Regardless of that, I don’t think prohibition or criminalization is a bad thing. The government is defined by their ability to monopolize violence. To say we should never wield that violence against certain behaviors as a vote of the culture, I just don’t buy.
Criminalization is criminalization. If you don't like word "ban", please feel free to substitute "restriction", "regulation", "guardrails", or any other euphemism. A liquor restriction is drug prohibition even if you're still allowed to trade beer.

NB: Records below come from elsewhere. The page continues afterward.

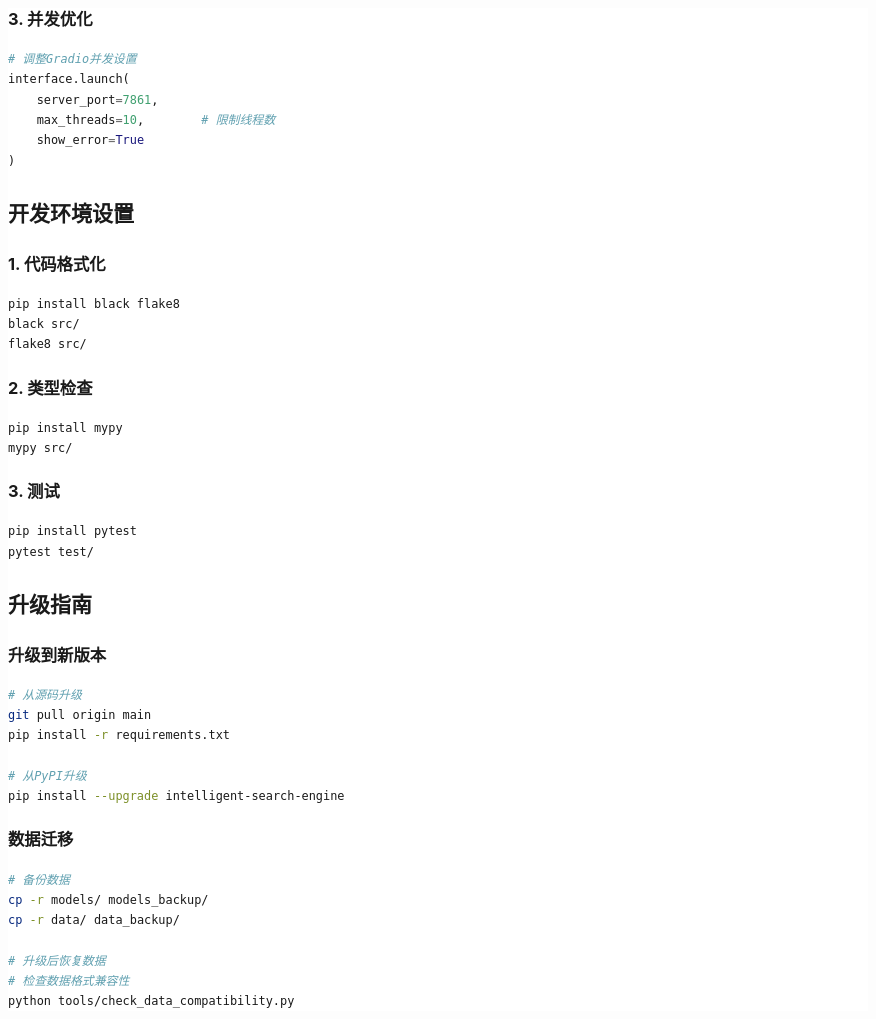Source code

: ### 3. 并发优化
```python
# 调整Gradio并发设置
interface.launch(
    server_port=7861,
    max_threads=10,        # 限制线程数
    show_error=True
)
```

## 开发环境设置

### 1. 代码格式化
```bash
pip install black flake8
black src/
flake8 src/
```

### 2. 类型检查
```bash
pip install mypy
mypy src/
```

### 3. 测试
```bash
pip install pytest
pytest test/
```

## 升级指南

### 升级到新版本
```bash
# 从源码升级
git pull origin main
pip install -r requirements.txt

# 从PyPI升级
pip install --upgrade intelligent-search-engine
```

### 数据迁移
```bash
# 备份数据
cp -r models/ models_backup/
cp -r data/ data_backup/

# 升级后恢复数据
# 检查数据格式兼容性
python tools/check_data_compatibility.py
```

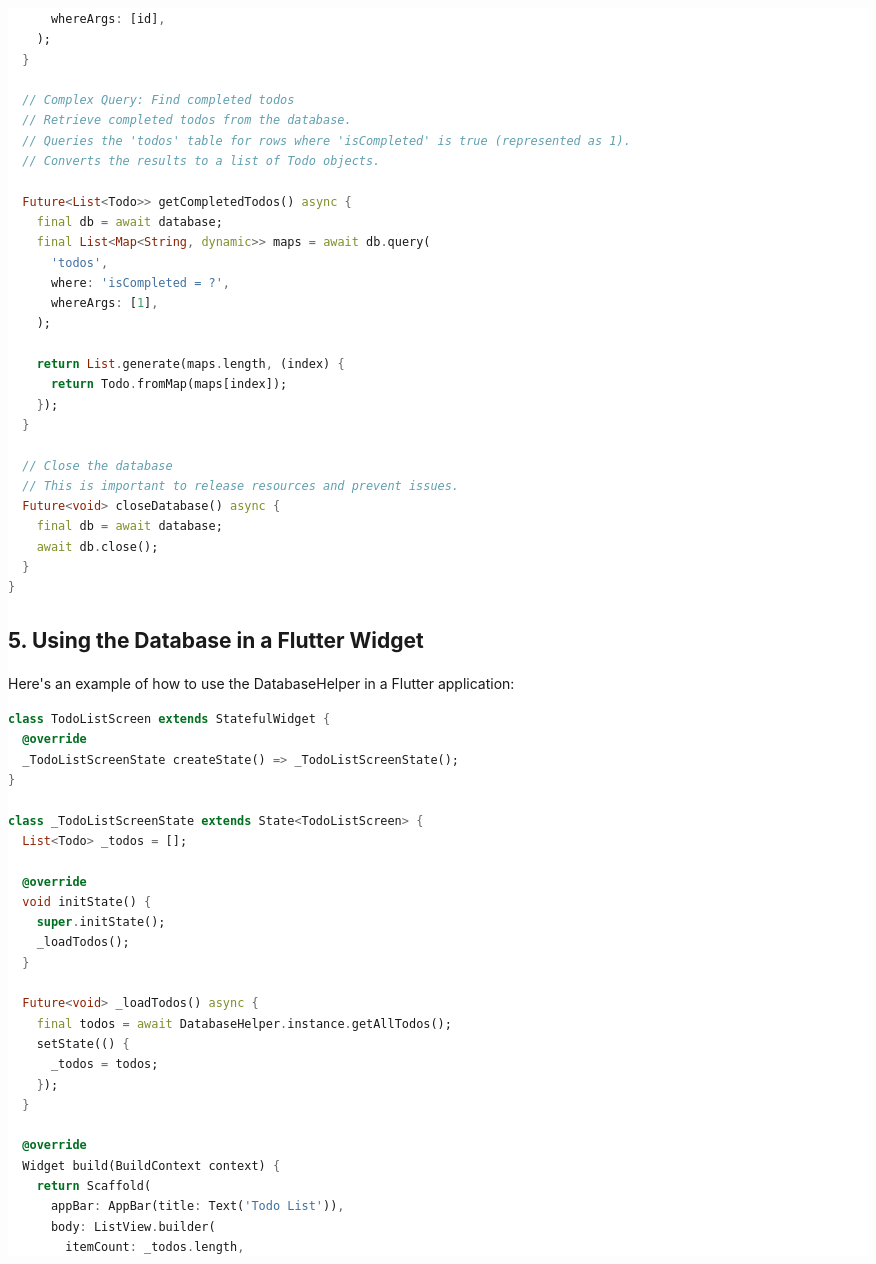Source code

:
 ```dart
      whereArgs: [id],
    );
  }

  // Complex Query: Find completed todos
  // Retrieve completed todos from the database.
  // Queries the 'todos' table for rows where 'isCompleted' is true (represented as 1).
  // Converts the results to a list of Todo objects.

  Future<List<Todo>> getCompletedTodos() async {
    final db = await database;
    final List<Map<String, dynamic>> maps = await db.query(
      'todos',
      where: 'isCompleted = ?',
      whereArgs: [1],
    );
    
    return List.generate(maps.length, (index) {
      return Todo.fromMap(maps[index]);
    });
  }

  // Close the database
  // This is important to release resources and prevent issues.
  Future<void> closeDatabase() async {
    final db = await database;
    await db.close();
  }
}
```

## 5. Using the Database in a Flutter Widget

Here's an example of how to use the DatabaseHelper in a Flutter application:

```dart
class TodoListScreen extends StatefulWidget {
  @override
  _TodoListScreenState createState() => _TodoListScreenState();
}

class _TodoListScreenState extends State<TodoListScreen> {
  List<Todo> _todos = [];

  @override
  void initState() {
    super.initState();
    _loadTodos();
  }

  Future<void> _loadTodos() async {
    final todos = await DatabaseHelper.instance.getAllTodos();
    setState(() {
      _todos = todos;
    });
  }

  @override
  Widget build(BuildContext context) {
    return Scaffold(
      appBar: AppBar(title: Text('Todo List')),
      body: ListView.builder(
        itemCount: _todos.length,
```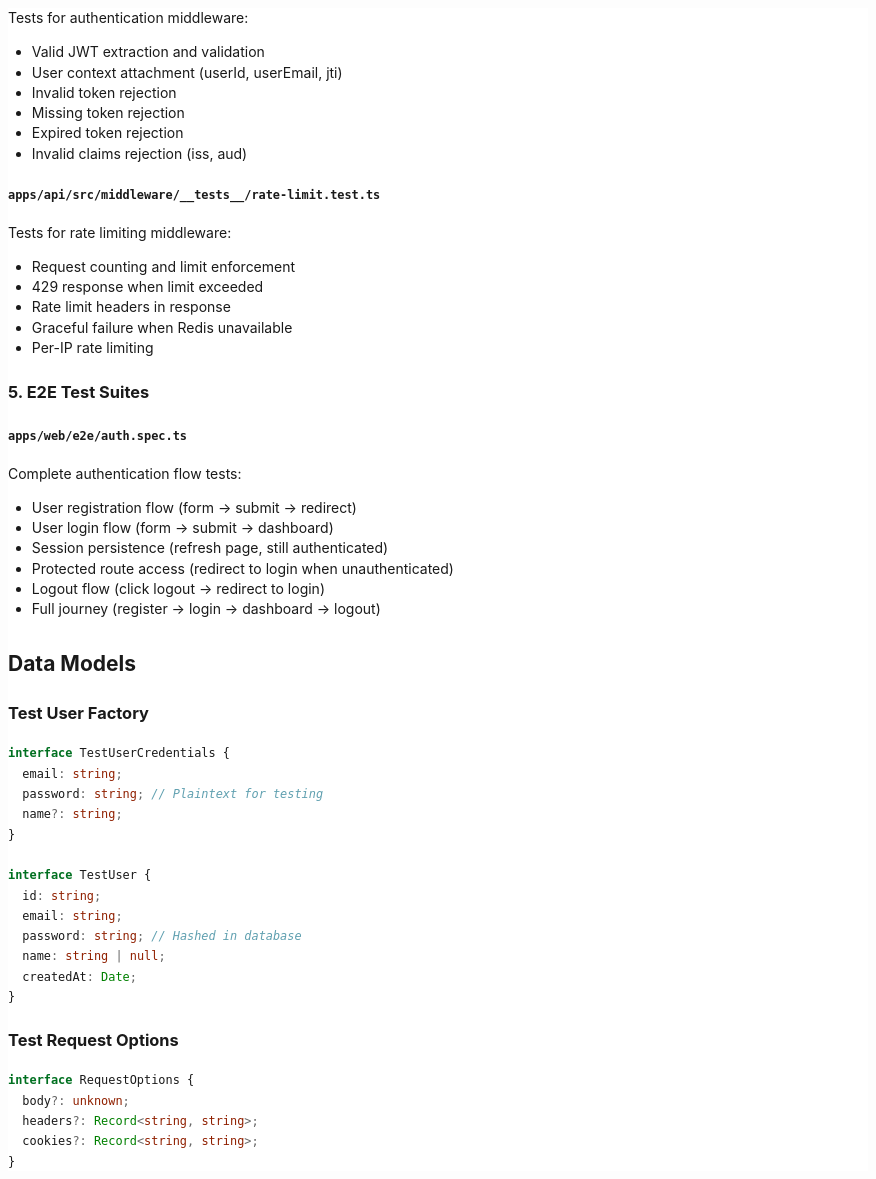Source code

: Tests for authentication middleware:
- Valid JWT extraction and validation
- User context attachment (userId, userEmail, jti)
- Invalid token rejection
- Missing token rejection
- Expired token rejection
- Invalid claims rejection (iss, aud)

#### `apps/api/src/middleware/__tests__/rate-limit.test.ts`

Tests for rate limiting middleware:
- Request counting and limit enforcement
- 429 response when limit exceeded
- Rate limit headers in response
- Graceful failure when Redis unavailable
- Per-IP rate limiting

### 5. E2E Test Suites

#### `apps/web/e2e/auth.spec.ts`

Complete authentication flow tests:
- User registration flow (form → submit → redirect)
- User login flow (form → submit → dashboard)
- Session persistence (refresh page, still authenticated)
- Protected route access (redirect to login when unauthenticated)
- Logout flow (click logout → redirect to login)
- Full journey (register → login → dashboard → logout)

## Data Models

### Test User Factory

```typescript
interface TestUserCredentials {
  email: string;
  password: string; // Plaintext for testing
  name?: string;
}

interface TestUser {
  id: string;
  email: string;
  password: string; // Hashed in database
  name: string | null;
  createdAt: Date;
}
```

### Test Request Options

```typescript
interface RequestOptions {
  body?: unknown;
  headers?: Record<string, string>;
  cookies?: Record<string, string>;
}
```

Yes, prohibition is fundamentally a conflict about state subjectivity. This is a critically under-developed aspect of virtually all democratic constitutions. That's not weird; those were developed before modern philosophy, and industry has in no small way distracted us from the development and implementation of philosophy. Industry has simultaneously provided a vector for a vast host of terrifying emerging behaviors. One of my central concerns is that prohibition is a vicious pattern that reemerges in a wide variety of domains. That's a key component of its entrenchment: we're usually too concerned with the symptom—perceived harmful behavior—to address the disease: moralization of the state and therefore the application of force.
Regarding pragmatism, let's remember that most prohibitive systems begin very reasonably: small, well-intentioned limits being enforced uniformly with apparent marginal success. The fundamental problem is that it's never as effective as everyone wants to believe (but few dare to promise) it will be. In combination with the precedent created by the first generation, this is a strong incentive for further prohibition. The topic at hand is a great example. I don't want to make doomsayer predictions but there's no way Norway is finished increasing the severity and complexity of their social media restrictions.
Prohibited behaviors are eventually driven underground, breaking the state's ability to measure them or track their mutation. When they reemerge, they are more concentrated. In The Economics of Prohibition, Mark Thornton argues that crystal meth, crack cocaine, and the ever-expanding list of synthetic opioids with microscopic lethal doses are all the direct product of prohibition, especially law enforcement "crackdown".
You think Facebook was bad? Have you seen what people get up to on the image boards of the disenfranchised? Same concept. Norway's youth will flock to them. The state will crack down. I don't want to speculate about what will happen next.
There's much more to say on pragmatism and the quantifiable costs of increasing legal complexity and eroding the prosecutor's obligation to prove criminal intent. If you're interested, I'd strongly recommend The Overcriminalization of Social and Economic Conduct by Paul Rosenzweig.
https://www.heritage.org/crime-and-justice/report/the-over-c...
Finally, you mentioned the specific perceived harms associated with social media. As I said, I think this is a narrow view. I don't want to discuss those any more than I want to discuss the harms of eating Tide Pods (Big Bleach Kills Kids! Parents Outraged! Twitch.TV Does Damage Control!) but I would like to point out that echo chambers and depression and anxiety are issues that exist independently of social media. When I say that the fundamental problem is an environment, I mean technology creates autonomous microcosms for which our existing defenses against the horrors of human existence are not adapted. In my view, the least wasteful solution is to develop the tools and skills required to navigate these microcosms.
I wouldn't ban prohibition, by the way. That would be paradoxical. I would focus on enhancing the democratic ability to dismantle legislation that didn't work according to the professed standards of its own advocates. It's funny being called an idealist for railing against moralization. I see how that perspective works, but please believe that my concerns are justice and viability.